Cognitive Behavioral Therapy vs Relaxation With Educational Support for Medication-Treated Adults With ADHD and Persistent Symptoms: A Randomized Controlled Trial

Author Affiliations

Author Affiliations: Department of Psychiatry, Massachusetts General Hospital, Boston (Drs Safren, Sprich, Mimiaga, Surman, Knouse, and Otto and Ms Groves); Department of Psychiatry, Harvard Medical School, Boston, Massachusetts (Drs Safren, Sprich, Mimiaga, Surman, and Knouse); and Department of Psychology, Boston University, Boston, Massachusetts (Dr Otto).

JAMA. 2010;304(8):875-880. doi:10.1001/jama.2010.1192

Context Attention-deficit/hyperactivity disorder (ADHD) in adulthood is a prevalent, distressing, and impairing condition that is not fully treated by pharmacotherapy alone and lacks evidence-based psychosocial treatments.

Objective To test cognitive behavioral therapy for ADHD in adults treated with medication but who still have clinically significant symptoms.

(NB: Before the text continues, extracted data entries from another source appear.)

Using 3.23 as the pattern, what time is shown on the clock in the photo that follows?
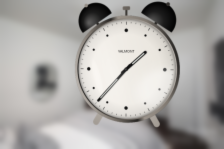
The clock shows 1.37
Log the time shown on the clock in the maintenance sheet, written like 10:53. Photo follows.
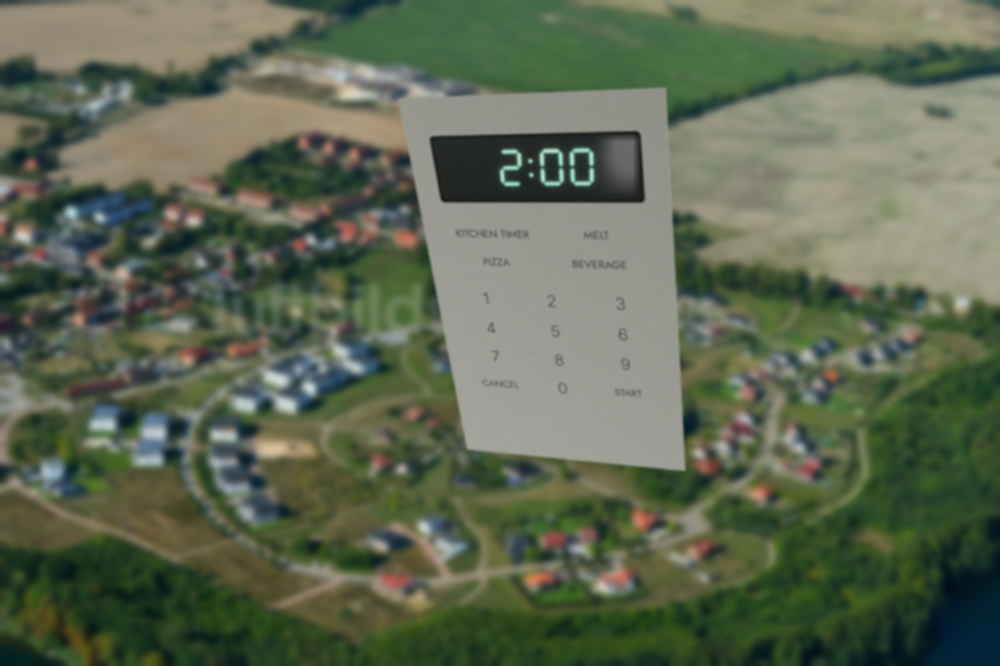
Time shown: 2:00
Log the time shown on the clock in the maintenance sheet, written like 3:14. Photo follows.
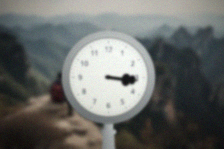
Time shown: 3:16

Design, Setting, and Patients Randomized controlled trial assessing the efficacy of cognitive behavioral therapy for 86 symptomatic adults with ADHD who were already being treated with medication. The study was conducted at a US hospital between November 2004 and June 2008 (follow-up was conducted through July 2009). Of the 86 patients randomized, 79 completed treatment and 70 completed the follow-up assessments.

Interventions Patients were randomized to 12 individual sessions of either cognitive behavioral therapy or relaxation with educational support (which is an attention-matched comparison).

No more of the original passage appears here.